Thursday, April 22, 2010

Clothes Make the Man...if he allows them to

“Now when He had spoken these things, while they watched, He was taken up, and a cloud received Him out of their sight.” (Acts 1.9)


The events of the Ascension of Christ, described in Acts and celebrated this year on May 13th, bring to completion the unification of human nature with the Divine Godhead of the Holy Trinity. In His incarnation Jesus Christ, the second person of the Holy Trinity, took on human flesh and united it to Himself. In His Ascension our human nature is forever united to Divinity. Metropolitan Hierotheos of Nafpaktos writes, “So the value of the Ascension is in the fact that the human flesh which was deified by its union with the divine nature of the Word, is seated on the kingly throne, at the right hand of God the Father.”


In today’s society we are fond of blaming many sinful and hurtful behaviors on human nature. “It’s human nature…” begins many defense arguments. But as Christians we are united to Jesus Christ in our Baptism and therefore we have a NEW nature. We are a new creation clothed with Christ Himself. “For as many of you as were baptized into Christ have put on Christ.” (Galations 3.27) This quotation from Saints Paul’s Epistle is sung at every baptism in the Orthodox Church and it reflects the reality that we have died to the world and are born anew in Christ. In the sense of our Baptism, clothing really does make the man.

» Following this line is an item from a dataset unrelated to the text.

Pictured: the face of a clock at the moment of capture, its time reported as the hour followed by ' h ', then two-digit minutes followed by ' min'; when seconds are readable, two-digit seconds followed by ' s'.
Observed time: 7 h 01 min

Indeed the clothing we wear every day effects our behavior doesn’t it? We dress for the occasion. I’ve never seen a farmer plow his fields wearing a tuxedo nor have I seen a judge rule in a case wearing a swimsuit. So how can we continue to live a life of sin clothed with God? After our baptism we were clothed in white to signify the purity of our new nature, but as we live in the world we soil the inner garments of our soul every time we sin.


When Christ ascended to His Throne, He took our new nature with Him and forever united us to divinity. The next time we think about our behavior, either in public or in private, we should think about what it will do to our new white clothes. If we want to keep ourselves clean and pure, and we think about our new white clothes we are wearing, maybe we can avoid the sinful behaviors that will leave behind the residue of sin.


Christ ascended the Throne of God and now we “may be partakers of the divine nature, having escaped the corruption that is in the world through lust.” (2 Peter 1.4) We have been clothed in Christ; let our clothing make us who we really should be.